Sharpe schob sich so nahe ans Haus, wie er konnte, und blieb im Schatten der Palmenstämme. Unter dem verschmutzten Mantel trug er seinen Kavalleriesäbel und eine geladene Pistole, hoffte jedoch, dass er keine der Waffen zu benutzen brauchen würde.
Der Händler hieß Panjit, und er ließ die Bittsteller und Bettler warten, bis er seine Abendmahlzeit verzehrt hatte. Dann wurde die Haustür geöffnet, und Panjit, prächtig gekleidet in einem langen Gewand aus bestickter gelber Seide, erschien auf der obersten Treppenstufe. Die Bittsteller riefen laut, während die Bettler aufs Haus zuschlurften, bis sie von den Leibwächtern mit den Stöcken zurückgetrieben wurden.

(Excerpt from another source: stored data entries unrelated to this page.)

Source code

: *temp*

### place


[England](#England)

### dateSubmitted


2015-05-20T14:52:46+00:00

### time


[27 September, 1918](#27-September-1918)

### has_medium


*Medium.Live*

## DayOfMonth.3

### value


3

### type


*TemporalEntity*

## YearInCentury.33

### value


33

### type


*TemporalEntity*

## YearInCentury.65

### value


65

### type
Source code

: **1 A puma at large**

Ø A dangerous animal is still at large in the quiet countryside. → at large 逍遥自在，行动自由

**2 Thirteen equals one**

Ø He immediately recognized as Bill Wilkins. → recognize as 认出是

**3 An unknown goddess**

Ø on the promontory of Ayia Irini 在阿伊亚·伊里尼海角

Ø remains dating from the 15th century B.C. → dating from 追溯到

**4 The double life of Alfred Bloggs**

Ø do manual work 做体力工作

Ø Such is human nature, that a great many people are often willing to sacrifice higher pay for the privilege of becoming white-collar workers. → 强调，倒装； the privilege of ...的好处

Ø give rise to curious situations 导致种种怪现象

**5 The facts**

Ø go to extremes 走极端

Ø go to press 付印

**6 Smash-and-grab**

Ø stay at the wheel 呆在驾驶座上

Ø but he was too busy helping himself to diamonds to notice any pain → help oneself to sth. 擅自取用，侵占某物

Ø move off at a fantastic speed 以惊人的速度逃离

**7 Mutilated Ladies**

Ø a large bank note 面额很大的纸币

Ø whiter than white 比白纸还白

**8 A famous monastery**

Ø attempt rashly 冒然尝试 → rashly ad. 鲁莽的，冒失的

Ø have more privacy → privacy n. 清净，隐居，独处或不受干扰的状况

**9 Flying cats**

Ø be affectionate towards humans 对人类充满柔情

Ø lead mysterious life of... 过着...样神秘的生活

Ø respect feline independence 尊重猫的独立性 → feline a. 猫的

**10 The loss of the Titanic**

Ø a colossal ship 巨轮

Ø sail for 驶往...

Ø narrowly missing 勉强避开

Der Händler lächelte und läutete eine kleine Handglocke, um die Aufmerksamkeit eines grell bemalten Gottes zu gewinnen, der in einer Nische an der Wand im Hof saß. Panjit verneigte sich vor dem Gott, und ein zweiter Mann in einem roten Seidengewand tauchte in der Haustür auf.

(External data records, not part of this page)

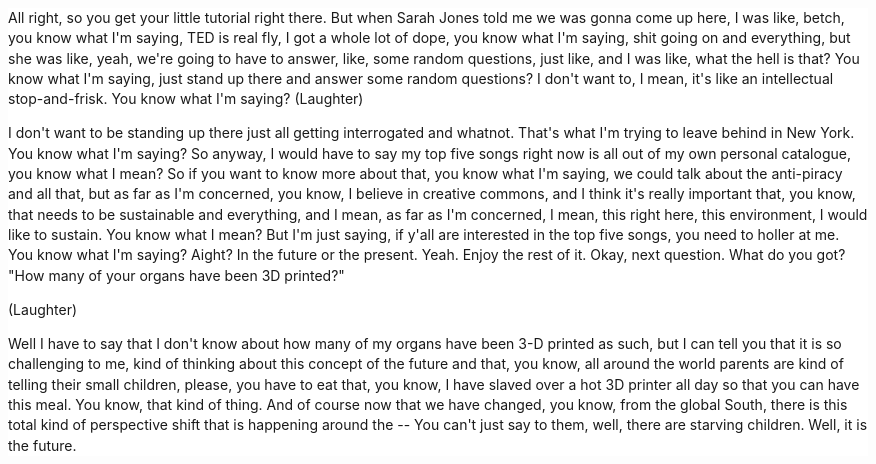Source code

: All right, so you get your little tutorial right there.
But when Sarah Jones told me
we was gonna come up here,
I was like, betch, you know what I&#39;m saying,
TED is real fly, I got a whole lot of dope,
you know what I&#39;m saying,
shit going on and everything,
but she was like, yeah,
we&#39;re going to have to answer,
like, some random questions,
just like, and I was like, what the hell is that?
You know what I&#39;m saying, just stand up there
and answer some random questions?
I don&#39;t want to,
I mean, it&#39;s like an intellectual stop-and-frisk.
You know what I&#39;m saying? 
(Laughter)

I don&#39;t want to be standing up there just
all getting interrogated and whatnot.
That&#39;s what I&#39;m trying to leave behind
in New York. You know what I&#39;m saying?
So anyway, I would have to say
my top five songs right now
is all out of my own personal catalogue,
you know what I mean?
So if you want to know more about that,
you know what I&#39;m saying,
we could talk about the anti-piracy and all that,
but as far as I&#39;m concerned,
you know, I believe in creative commons,
and I think it&#39;s really important that, you know,
that needs to be sustainable and everything,
and I mean, as far as I&#39;m concerned,
I mean, this right here,
this environment, I would like to sustain.
You know what I mean?
But I&#39;m just saying, if y&#39;all are interested
in the top five songs, you need to holler at me.
You know what I&#39;m saying?
Aight? In the future or the present. Yeah.
Enjoy the rest of it.
Okay, next question.
What do you got?
&quot;How many of your organs have been 3D printed?&quot;

(Laughter)

Well I have to say that I don&#39;t know about
how many of my organs
have been 3-D printed as such,
but I can tell you that it is so challenging to me,
kind of thinking about this concept of the future
and that, you know, all around the world
parents are kind of telling their small children,
please, you have to eat that, you know,
I have slaved over a hot 3D printer all day
so that you can have this meal.
You know, that kind of thing.
And of course now that we have changed, you know,
from the global South, there is this total
kind of perspective shift that is happening around the --
You can&#39;t just say to them,
well, there are starving children.
Well, it is the future.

Dieser zweite Mann war Nana Rao. Er lächelte breit und war - kein Wunder - vom Feuer verschont geblieben. Sharpes Guinee hatte herausgefunden, dass er der Cousin von Panjit war, dem Händler, der so gewaltig als Besitzer des zweiten Lagerhauses vom katastrophalen Brand bei Nana Rao profitiert hatte. Es war ein raffinierter Betrug, der es den Cousins erlaubt hatte, dieselben Güter zweimal zu verkaufen, und heute Abend, nach ihrem großen Profit, wählten sie die Männer aus, die den lukrativen Job erhielten, die Passagiere und ihren Besitz zu den großen Schiffen hinaus zu rudern, die vor dem Hafen vor Anker lagen. Diese ausgewählten Männer würden für das Privileg zahlen und somit Panjit und Nana Rao noch mehr bereichern, und die beiden Cousins, die um ihr Glück wussten, wollten den Göttern danken, indem sie einige kleine Münzen an die Bettler verteilten.

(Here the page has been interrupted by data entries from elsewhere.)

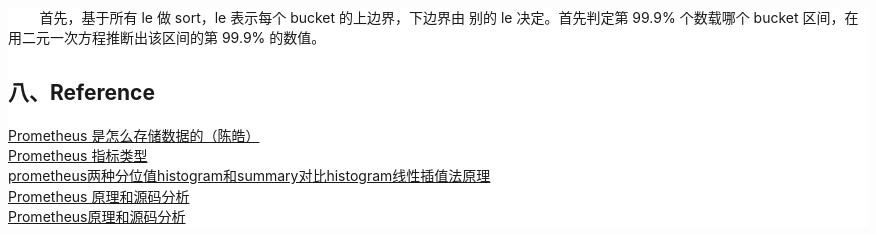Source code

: &nbsp;&nbsp;&nbsp;&nbsp;&nbsp;&nbsp;&nbsp;&nbsp;首先，基于所有 le 做 sort，le 表示每个 bucket 的上边界，下边界由 别的 le 决定。首先判定第 99.9% 个数载哪个 bucket 区间，在用二元一次方程推断出该区间的第 99.9% 的数值。


## 八、Reference 

[Prometheus 是怎么存储数据的（陈皓）](https://www.bilibili.com/video/BV1a64y1X7ys?from=search&seid=16358382673192401481&spm_id_from=333.337.0.0)   
[Prometheus 指标类型](https://prometheus.fuckcloudnative.io/di-er-zhang-gai-nian/metric_types)  
[prometheus两种分位值histogram和summary对比histogram线性插值法原理](https://zhuanlan.zhihu.com/p/348863302)  
[Prometheus 原理和源码分析](https://www.infoq.cn/article/Prometheus-theory-source-code)  
[Prometheus原理和源码分析](https://www.bianchengquan.com/article/559917.html)   
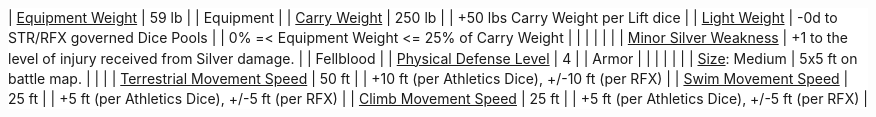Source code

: | [Equipment Weight](./../../../../../CoreRules/AdvancedRules/EquipmentCarryWeightAndWeightClasses.md#equipment) |                                                                                                                                                                  59 lb                                                                                                                                                                  |          |                    Equipment                    |
|  [Carry Weight](./../../../../../CoreRules/AdvancedRules/EquipmentCarryWeightAndWeightClasses.md#carry-weight)  |                                                                                                                                                                 250 lb                                                                                                                                                                 |          |        +50 lbs Carry Weight per Lift dice        |
| [Light Weight](./../../../../../CoreRules/AdvancedRules/EquipmentCarryWeightAndWeightClasses.md#weight-classes) |                                                                                                                                                   -0d to STR/RFX governed Dice Pools                                                                                                                                                   |          |  0% =< Equipment Weight <= 25% of Carry Weight  |
|                                                                                                              |                                                                                                                                                                                                                                                                                                                                        |          |                                                  |
|            [Minor Silver Weakness](./../../../../../CoreRules/CombatRules/WeaknessAndResistance.md)            |                                                                                                                                         +1 to the level of injury received from Silver damage.                                                                                                                                         |          |                    Fellblood                    |
|          [Physical Defense Level](./../../../../../CoreRules/CombatRules/Defense.md#physical-defense)          |                                                                                                                                                                    4                                                                                                                                                                    |          |                      Armor                      |
|                                                                                                              |                                                                                                                                                                                                                                                                                                                                        |          |                                                  |
|                    [Size](./../../../../../CoreRules/CombatRules/BattleMap.md#size): Medium                    |                                                                                                                                                          5x5 ft on battle map.                                                                                                                                                          |          |                                                  |
|          [Terrestrial Movement Speed](./../../../../../CoreRules/CombatRules/BattleMap.md#combat-speed)          |                                                                                                                                                                  50 ft                                                                                                                                                                  |          | +10 ft (per Athletics Dice), +/-10 ft (per RFX) |
|              [Swim Movement Speed](./../../../../../CoreRules/CombatRules/BattleMap.md#combat-speed)              |                                                                                                                                                                  25 ft                                                                                                                                                                  |          |  +5 ft (per Athletics Dice), +/-5 ft (per RFX)  |
|             [Climb Movement Speed](./../../../../../CoreRules/CombatRules/BattleMap.md#combat-speed)             |                                                                                                                                                                  25 ft                                                                                                                                                                  |          |  +5 ft (per Athletics Dice), +/-5 ft (per RFX)  |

Sharpe nahm an, dass er, als demütiger Bettler getarnt, zu Nana Rao vordringen konnte. Dann würde er den dreckigen Mantel abwerfen und von dem Mann sein Geld zurückverlangen. Die kräftigen Leibwächter am Fuß der Treppe ließen darauf schließen, dass sein dürftiger Plan sich als komplizierter erweisen würde, als er gedacht hatte, doch Sharpe hoffte, dass Nana Rao alles daransetzen würde, dass sein Betrug nicht publik gemacht und er deshalb froh sein würde, ihn ausbezahlen zu können.